Activity
Repeat, exactly and in full, the lines of the listing below, but without any pictures.

Extracted material
---

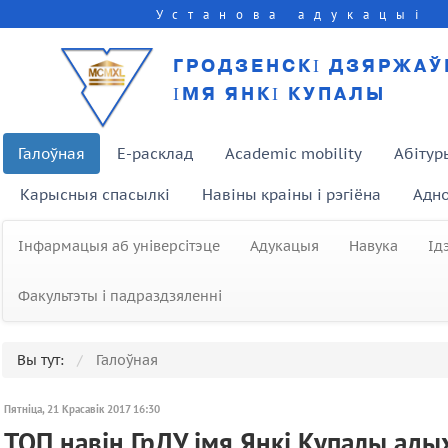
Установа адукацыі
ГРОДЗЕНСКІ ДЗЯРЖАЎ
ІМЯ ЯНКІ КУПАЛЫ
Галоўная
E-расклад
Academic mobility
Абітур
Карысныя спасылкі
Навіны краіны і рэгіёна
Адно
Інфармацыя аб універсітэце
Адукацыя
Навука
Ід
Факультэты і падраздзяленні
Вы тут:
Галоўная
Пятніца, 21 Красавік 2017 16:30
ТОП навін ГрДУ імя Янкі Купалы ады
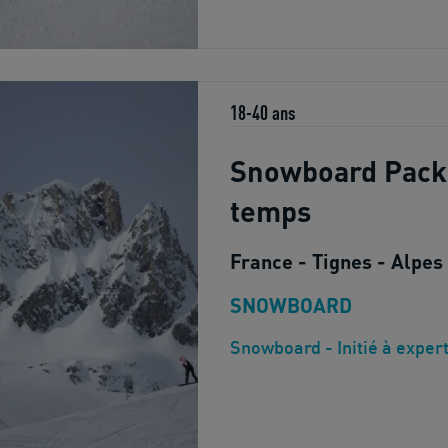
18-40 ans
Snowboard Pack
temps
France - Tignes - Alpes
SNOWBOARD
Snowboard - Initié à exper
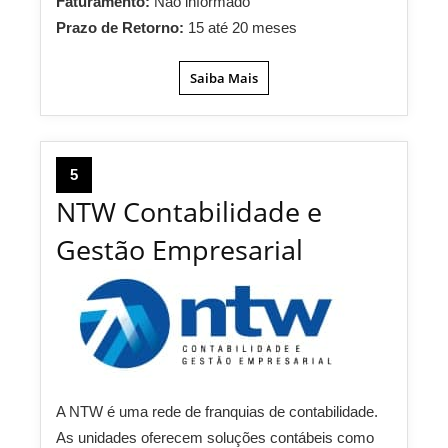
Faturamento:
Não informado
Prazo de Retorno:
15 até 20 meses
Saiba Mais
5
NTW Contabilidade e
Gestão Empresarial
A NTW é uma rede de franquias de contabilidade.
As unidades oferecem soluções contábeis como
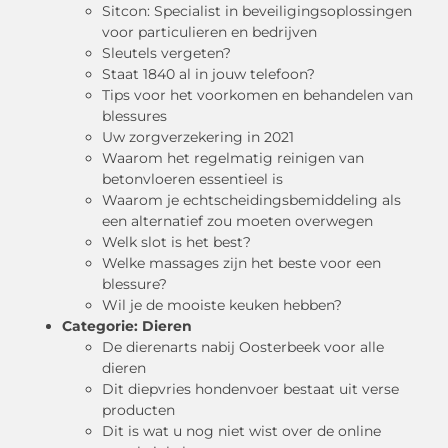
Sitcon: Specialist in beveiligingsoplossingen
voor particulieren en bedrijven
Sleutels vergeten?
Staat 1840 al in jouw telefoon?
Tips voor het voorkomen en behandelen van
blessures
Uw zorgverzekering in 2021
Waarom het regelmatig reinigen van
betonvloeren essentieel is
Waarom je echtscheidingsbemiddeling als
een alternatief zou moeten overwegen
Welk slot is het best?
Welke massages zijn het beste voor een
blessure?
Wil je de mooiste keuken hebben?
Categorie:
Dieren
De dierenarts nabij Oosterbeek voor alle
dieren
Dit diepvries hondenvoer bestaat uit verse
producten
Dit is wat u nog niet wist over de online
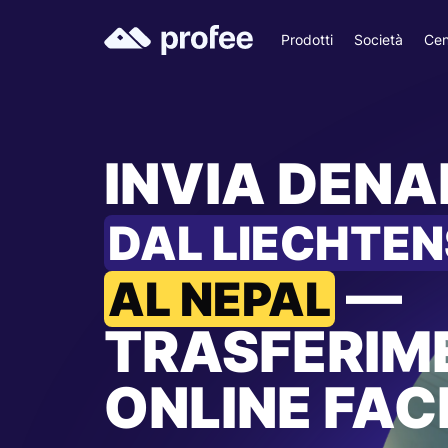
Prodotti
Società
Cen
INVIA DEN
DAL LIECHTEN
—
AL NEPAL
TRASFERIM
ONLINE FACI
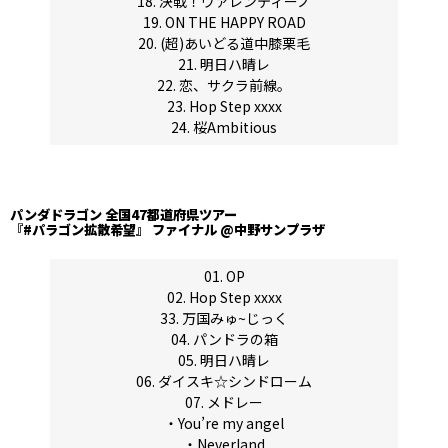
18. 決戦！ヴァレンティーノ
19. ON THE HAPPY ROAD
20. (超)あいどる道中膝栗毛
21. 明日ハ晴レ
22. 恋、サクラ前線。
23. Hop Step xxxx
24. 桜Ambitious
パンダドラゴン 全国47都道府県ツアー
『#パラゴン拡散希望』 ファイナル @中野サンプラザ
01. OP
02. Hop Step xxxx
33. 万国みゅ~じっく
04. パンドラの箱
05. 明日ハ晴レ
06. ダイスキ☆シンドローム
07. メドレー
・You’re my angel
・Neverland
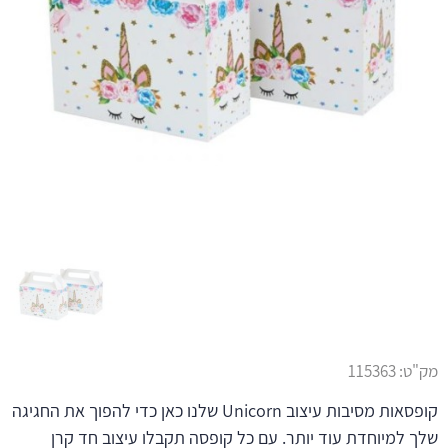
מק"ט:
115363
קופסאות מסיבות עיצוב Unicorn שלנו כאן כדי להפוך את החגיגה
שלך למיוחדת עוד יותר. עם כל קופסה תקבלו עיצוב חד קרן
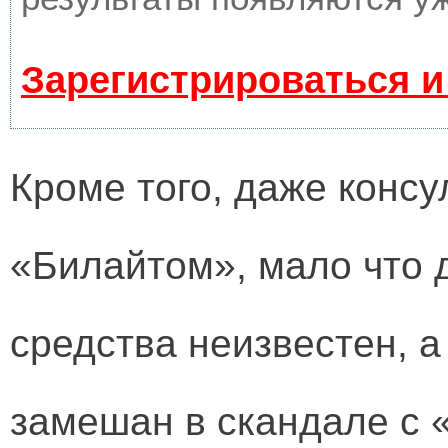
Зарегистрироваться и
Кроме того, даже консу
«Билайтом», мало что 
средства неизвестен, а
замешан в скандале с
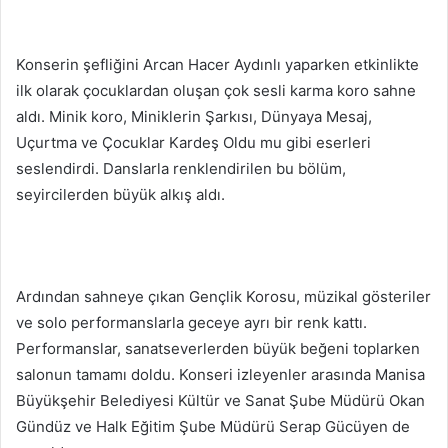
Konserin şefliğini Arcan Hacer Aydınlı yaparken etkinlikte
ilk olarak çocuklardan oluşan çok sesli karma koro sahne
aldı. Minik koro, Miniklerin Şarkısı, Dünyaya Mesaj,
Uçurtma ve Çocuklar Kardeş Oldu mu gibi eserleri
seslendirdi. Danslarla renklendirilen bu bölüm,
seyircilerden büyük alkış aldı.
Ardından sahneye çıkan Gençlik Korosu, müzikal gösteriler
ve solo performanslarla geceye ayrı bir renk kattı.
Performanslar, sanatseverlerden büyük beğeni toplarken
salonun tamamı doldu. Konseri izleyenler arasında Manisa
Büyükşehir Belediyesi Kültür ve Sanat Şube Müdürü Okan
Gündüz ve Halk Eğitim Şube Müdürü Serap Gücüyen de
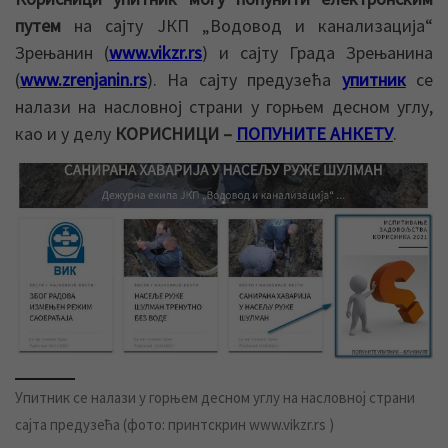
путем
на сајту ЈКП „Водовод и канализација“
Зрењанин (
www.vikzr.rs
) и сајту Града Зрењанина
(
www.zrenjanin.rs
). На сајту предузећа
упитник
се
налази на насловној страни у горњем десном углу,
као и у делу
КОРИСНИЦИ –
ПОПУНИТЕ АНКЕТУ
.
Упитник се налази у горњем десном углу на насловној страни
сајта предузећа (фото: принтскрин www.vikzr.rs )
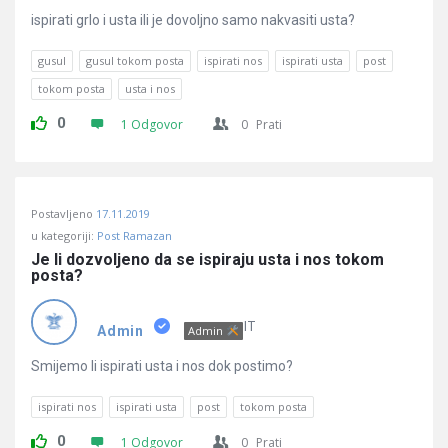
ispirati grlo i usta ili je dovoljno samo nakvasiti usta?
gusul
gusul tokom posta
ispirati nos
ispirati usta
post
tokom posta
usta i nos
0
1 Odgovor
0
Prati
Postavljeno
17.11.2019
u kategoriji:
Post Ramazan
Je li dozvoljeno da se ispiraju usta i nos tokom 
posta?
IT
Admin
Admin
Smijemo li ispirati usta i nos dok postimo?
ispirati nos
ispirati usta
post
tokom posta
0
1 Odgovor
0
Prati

---

Exercise response
Установа адукацыі
ГРОДЗЕНСКІ ДЗЯРЖАЎ
ІМЯ ЯНКІ КУПАЛЫ
Галоўная
E-расклад
Academic mobility
Абітур
Карысныя спасылкі
Навіны краіны і рэгіёна
Адно
Інфармацыя аб універсітэце
Адукацыя
Навука
Ід
Факультэты і падраздзяленні
Вы тут:
Галоўная
Пятніца, 21 Красавік 2017 16:30
ТОП навін ГрДУ імя Янкі Купалы ады
18-40 ans
Snowboard Pack
temps
France - Tignes - Alpes
SNOWBOARD
Snowboard - Initié à exper
Faturamento:
Não informado
Prazo de Retorno:
15 até 20 meses
Saiba Mais
5
NTW Contabilidade e
Gestão Empresarial
A NTW é uma rede de franquias de contabilidade.
As unidades oferecem soluções contábeis como
Sitcon: Specialist in beveiligingsoplossingen
voor particulieren en bedrijven
Sleutels vergeten?
Staat 1840 al in jouw telefoon?
Tips voor het voorkomen en behandelen van
blessures
Uw zorgverzekering in 2021
Waarom het regelmatig reinigen van
betonvloeren essentieel is
Waarom je echtscheidingsbemiddeling als
een alternatief zou moeten overwegen
Welk slot is het best?
Welke massages zijn het beste voor een
blessure?
Wil je de mooiste keuken hebben?
Categorie:
Dieren
De dierenarts nabij Oosterbeek voor alle
dieren
Dit diepvries hondenvoer bestaat uit verse
producten
Dit is wat u nog niet wist over de online
Prodotti
Società
Cen
INVIA DEN
DAL LIECHTEN
—
AL NEPAL
TRASFERIM
ONLINE FACI
18. 決戦！ヴァレンティーノ
19. ON THE HAPPY ROAD
20. (超)あいどる道中膝栗毛
21. 明日ハ晴レ
22. 恋、サクラ前線。
23. Hop Step xxxx
24. 桜Ambitious
パンダドラゴン 全国47都道府県ツアー
『#パラゴン拡散希望』 ファイナル @中野サンプラザ
01. OP
02. Hop Step xxxx
33. 万国みゅ~じっく
04. パンドラの箱
05. 明日ハ晴レ
06. ダイスキ☆シンドローム
07. メドレー
・You’re my angel
・Neverland
מק"ט:
115363
קופסאות מסיבות עיצוב Unicorn שלנו כאן כדי להפוך את החגיגה
שלך למיוחדת עוד יותר. עם כל קופסה תקבלו עיצוב חד קרן
Зарегистрироваться и
Кроме того, даже консу
«Билайтом», мало что 
средства неизвестен, а
замешан в скандале с
Konserin şefliğini Arcan Hacer Aydınlı yaparken etkinlikte
ilk olarak çocuklardan oluşan çok sesli karma koro sahne
aldı. Minik koro, Miniklerin Şarkısı, Dünyaya Mesaj,
Uçurtma ve Çocuklar Kardeş Oldu mu gibi eserleri
seslendirdi. Danslarla renklendirilen bu bölüm,
seyircilerden büyük alkış aldı.
Ardından sahneye çıkan Gençlik Korosu, müzikal gösteriler
ve solo performanslarla geceye ayrı bir renk kattı.
Performanslar, sanatseverlerden büyük beğeni toplarken
salonun tamamı doldu. Konseri izleyenler arasında Manisa
Büyükşehir Belediyesi Kültür ve Sanat Şube Müdürü Okan
Gündüz ve Halk Eğitim Şube Müdürü Serap Gücüyen de
путем
на сајту ЈКП „Водовод и канализација“
Зрењанин (
www.vikzr.rs
) и сајту Града Зрењанина
(
www.zrenjanin.rs
). На сајту предузећа
упитник
се
налази на насловној страни у горњем десном углу,
као и у делу
КОРИСНИЦИ –
ПОПУНИТЕ АНКЕТУ
.
Упитник се налази у горњем десном углу на насловној страни
сајта предузећа (фото: принтскрин www.vikzr.rs )
ispirati grlo i usta ili je dovoljno samo nakvasiti usta?
gusul
gusul tokom posta
ispirati nos
ispirati usta
post
tokom posta
usta i nos
0
1 Odgovor
0
Prati
Postavljeno
17.11.2019
u kategoriji:
Post Ramazan
Je li dozvoljeno da se ispiraju usta i nos tokom 
posta?
IT
Admin
Admin
Smijemo li ispirati usta i nos dok postimo?
ispirati nos
ispirati usta
post
tokom posta
0
1 Odgovor
0
Prati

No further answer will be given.